Since our work with musicians and domain experts show that our machine learning models can generate transcriptions that are plausible within folk music traditions, it is clear that they have learned something relevant about identifiable and distinguishing characteristics from the training data. Special care needs to be taken, however. It is easy to fall into a trap of thinking human-like outputs from the machine reflect human-like learning or ability. Deeper examinations of our folk-rnn models reveal their knowledge about music to be very brittle. Nonetheless, we have found that these models can still be used as co-creative tools for music. In some cases, the brittleness of the knowledge of a model provides creative opportunities, which makes it a feature and not a bug. Indeed, our aims for building models of traditional music do not include generating a limitless number of cheap imitations. Instead, modeling folk music provides starting points to explore more interesting research questions.

One of these questions is the meaningful and effective evaluation of music AI and its involvement in music creation. While the field has progressed beyond simply listening to a few examples and confirming they sound reasonable, the evaluation of music-generating AI must include many dimensions, from the comparison of statistical summaries of populations, to relating the models to music as a practice. Good evaluation methods identify ways for making improvements. We believe an essential component of the success of our project has been deep and meaningful partnerships between the engineering and musical sides, eventually engaging musicians in the research process and not just with the final outcome. The expertise of musicians, working in the specific domains from which we collect data for training AI—however superficially—is invaluable in that regard.

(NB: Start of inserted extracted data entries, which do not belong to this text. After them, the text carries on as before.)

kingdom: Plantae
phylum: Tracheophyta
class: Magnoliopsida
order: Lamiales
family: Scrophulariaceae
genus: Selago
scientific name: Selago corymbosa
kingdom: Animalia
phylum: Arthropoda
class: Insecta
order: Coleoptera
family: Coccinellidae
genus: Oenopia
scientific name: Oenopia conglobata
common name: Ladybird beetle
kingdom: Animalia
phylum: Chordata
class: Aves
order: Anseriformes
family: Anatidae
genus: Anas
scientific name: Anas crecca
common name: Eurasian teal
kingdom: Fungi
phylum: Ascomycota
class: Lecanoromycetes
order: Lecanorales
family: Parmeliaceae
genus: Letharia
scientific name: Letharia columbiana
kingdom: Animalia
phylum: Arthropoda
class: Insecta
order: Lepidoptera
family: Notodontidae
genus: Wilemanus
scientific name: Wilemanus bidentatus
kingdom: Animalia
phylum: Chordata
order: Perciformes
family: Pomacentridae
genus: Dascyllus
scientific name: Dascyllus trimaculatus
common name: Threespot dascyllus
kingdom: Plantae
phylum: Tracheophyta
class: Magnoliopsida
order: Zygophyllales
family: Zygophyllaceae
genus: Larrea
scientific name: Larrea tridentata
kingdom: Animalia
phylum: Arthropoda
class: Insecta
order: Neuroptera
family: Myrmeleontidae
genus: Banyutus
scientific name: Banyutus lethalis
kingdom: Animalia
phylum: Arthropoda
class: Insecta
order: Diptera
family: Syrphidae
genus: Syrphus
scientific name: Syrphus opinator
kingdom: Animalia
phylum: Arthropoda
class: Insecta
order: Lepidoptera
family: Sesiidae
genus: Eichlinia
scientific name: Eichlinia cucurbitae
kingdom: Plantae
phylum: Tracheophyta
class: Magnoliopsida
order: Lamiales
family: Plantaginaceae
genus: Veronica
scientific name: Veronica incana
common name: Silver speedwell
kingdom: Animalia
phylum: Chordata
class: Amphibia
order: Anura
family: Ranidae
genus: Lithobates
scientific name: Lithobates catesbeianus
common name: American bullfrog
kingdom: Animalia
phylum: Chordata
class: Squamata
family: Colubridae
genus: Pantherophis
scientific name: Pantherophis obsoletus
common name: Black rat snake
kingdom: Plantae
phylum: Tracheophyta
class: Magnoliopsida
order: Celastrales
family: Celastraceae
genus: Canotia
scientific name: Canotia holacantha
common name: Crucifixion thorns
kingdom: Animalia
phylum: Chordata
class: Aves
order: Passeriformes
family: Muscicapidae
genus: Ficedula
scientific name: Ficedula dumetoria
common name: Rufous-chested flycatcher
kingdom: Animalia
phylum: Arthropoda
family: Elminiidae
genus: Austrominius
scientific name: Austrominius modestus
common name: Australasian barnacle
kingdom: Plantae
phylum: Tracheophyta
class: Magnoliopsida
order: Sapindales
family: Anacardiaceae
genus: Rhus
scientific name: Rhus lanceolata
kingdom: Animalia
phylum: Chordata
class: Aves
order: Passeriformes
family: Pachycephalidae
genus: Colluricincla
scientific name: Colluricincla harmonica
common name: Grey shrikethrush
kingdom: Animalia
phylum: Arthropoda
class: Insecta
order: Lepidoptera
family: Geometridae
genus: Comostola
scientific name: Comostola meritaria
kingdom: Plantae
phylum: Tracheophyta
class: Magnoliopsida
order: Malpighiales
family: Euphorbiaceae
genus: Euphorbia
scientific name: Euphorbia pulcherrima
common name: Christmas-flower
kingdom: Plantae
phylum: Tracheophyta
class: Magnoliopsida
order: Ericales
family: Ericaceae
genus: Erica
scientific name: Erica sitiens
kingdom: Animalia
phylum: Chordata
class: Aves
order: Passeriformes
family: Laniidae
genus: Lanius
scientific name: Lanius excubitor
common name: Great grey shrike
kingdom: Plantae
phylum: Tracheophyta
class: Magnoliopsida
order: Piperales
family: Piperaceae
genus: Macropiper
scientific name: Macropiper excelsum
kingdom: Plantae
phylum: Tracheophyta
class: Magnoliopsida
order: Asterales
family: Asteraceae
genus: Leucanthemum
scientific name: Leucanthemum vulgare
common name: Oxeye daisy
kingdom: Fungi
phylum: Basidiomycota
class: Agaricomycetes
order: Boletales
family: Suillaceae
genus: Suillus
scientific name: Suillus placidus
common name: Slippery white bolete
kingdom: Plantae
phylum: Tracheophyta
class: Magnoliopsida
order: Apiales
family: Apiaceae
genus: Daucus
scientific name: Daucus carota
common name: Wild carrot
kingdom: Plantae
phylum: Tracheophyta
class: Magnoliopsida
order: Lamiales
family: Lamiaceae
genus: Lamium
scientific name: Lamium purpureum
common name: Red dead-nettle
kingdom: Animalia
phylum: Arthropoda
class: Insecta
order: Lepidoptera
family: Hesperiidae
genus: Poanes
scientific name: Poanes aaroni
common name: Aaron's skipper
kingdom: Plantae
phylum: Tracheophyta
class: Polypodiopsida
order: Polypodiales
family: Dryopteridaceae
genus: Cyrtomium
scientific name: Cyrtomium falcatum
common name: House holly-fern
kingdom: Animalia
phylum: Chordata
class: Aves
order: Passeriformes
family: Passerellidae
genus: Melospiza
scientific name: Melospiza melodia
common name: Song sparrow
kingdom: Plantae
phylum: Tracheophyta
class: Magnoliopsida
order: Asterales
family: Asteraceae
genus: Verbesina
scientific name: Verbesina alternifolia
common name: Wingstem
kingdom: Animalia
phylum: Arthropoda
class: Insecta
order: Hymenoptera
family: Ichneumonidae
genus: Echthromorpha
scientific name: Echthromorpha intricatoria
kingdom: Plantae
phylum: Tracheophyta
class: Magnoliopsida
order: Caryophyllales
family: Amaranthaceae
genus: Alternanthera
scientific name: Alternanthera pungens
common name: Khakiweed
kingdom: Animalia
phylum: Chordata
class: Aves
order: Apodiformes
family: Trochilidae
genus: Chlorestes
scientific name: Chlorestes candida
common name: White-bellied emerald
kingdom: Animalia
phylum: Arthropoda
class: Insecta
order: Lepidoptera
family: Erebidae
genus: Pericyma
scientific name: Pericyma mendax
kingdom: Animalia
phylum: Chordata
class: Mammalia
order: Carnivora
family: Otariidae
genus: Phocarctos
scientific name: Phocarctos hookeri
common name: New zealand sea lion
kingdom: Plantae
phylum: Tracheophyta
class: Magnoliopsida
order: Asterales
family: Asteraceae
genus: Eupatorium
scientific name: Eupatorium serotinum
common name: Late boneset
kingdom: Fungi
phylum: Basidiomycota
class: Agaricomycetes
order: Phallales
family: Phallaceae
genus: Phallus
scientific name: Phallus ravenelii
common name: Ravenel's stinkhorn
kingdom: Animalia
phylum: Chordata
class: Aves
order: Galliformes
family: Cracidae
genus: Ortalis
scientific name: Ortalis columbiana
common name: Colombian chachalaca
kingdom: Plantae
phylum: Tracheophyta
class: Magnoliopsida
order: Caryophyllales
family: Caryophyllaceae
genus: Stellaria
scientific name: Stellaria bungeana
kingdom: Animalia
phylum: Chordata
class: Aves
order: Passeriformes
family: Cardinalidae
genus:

As to the future of folk-rnn, there are several directions we are exploring. We continue to analyze the parameters of our models to understand how they are encoding information, and how we might adjust them in musically meaningful ways; e.g., adjusting the parameters such that the model constructs jigs of nine-measures length instead of the conventional eight. Another direction is building an “artificial critic” that can streamline the search for interesting material a model has or could generate. This can be seen as a problem of information retrieval, for either an existing collection of material, or a collection that could be created by a given model. In line with this are methods for comparing collections of materials, including detecting plagiarism. All of these can potentially be incorporated into training models in more musically meaningful ways than just reproducing sequences of tokens.

Another avenue for future research can develop the system to accommodate polyphonic practices, or non-Western music. Polyphony means concurrent but also semi-independent voices, where the musical-logic has both a horizontal component (that governs the construction of each line) and a vertical one (that governs the interdependence of those lines). These different dimensions do not need to have the same or even similar rules. A challenge in applying machine learning to non-Western folk music entails finding a representation that is meaningful within the context of that tradition. Any representation necessarily abstracts away some aspects of the music, just as ABC notation does for Irish and Scandinavian folk music. The music AI researcher needs to produce a representation that can encode important and relevant aspects of music they want to model, and at the same time be aware of the aspects they discard.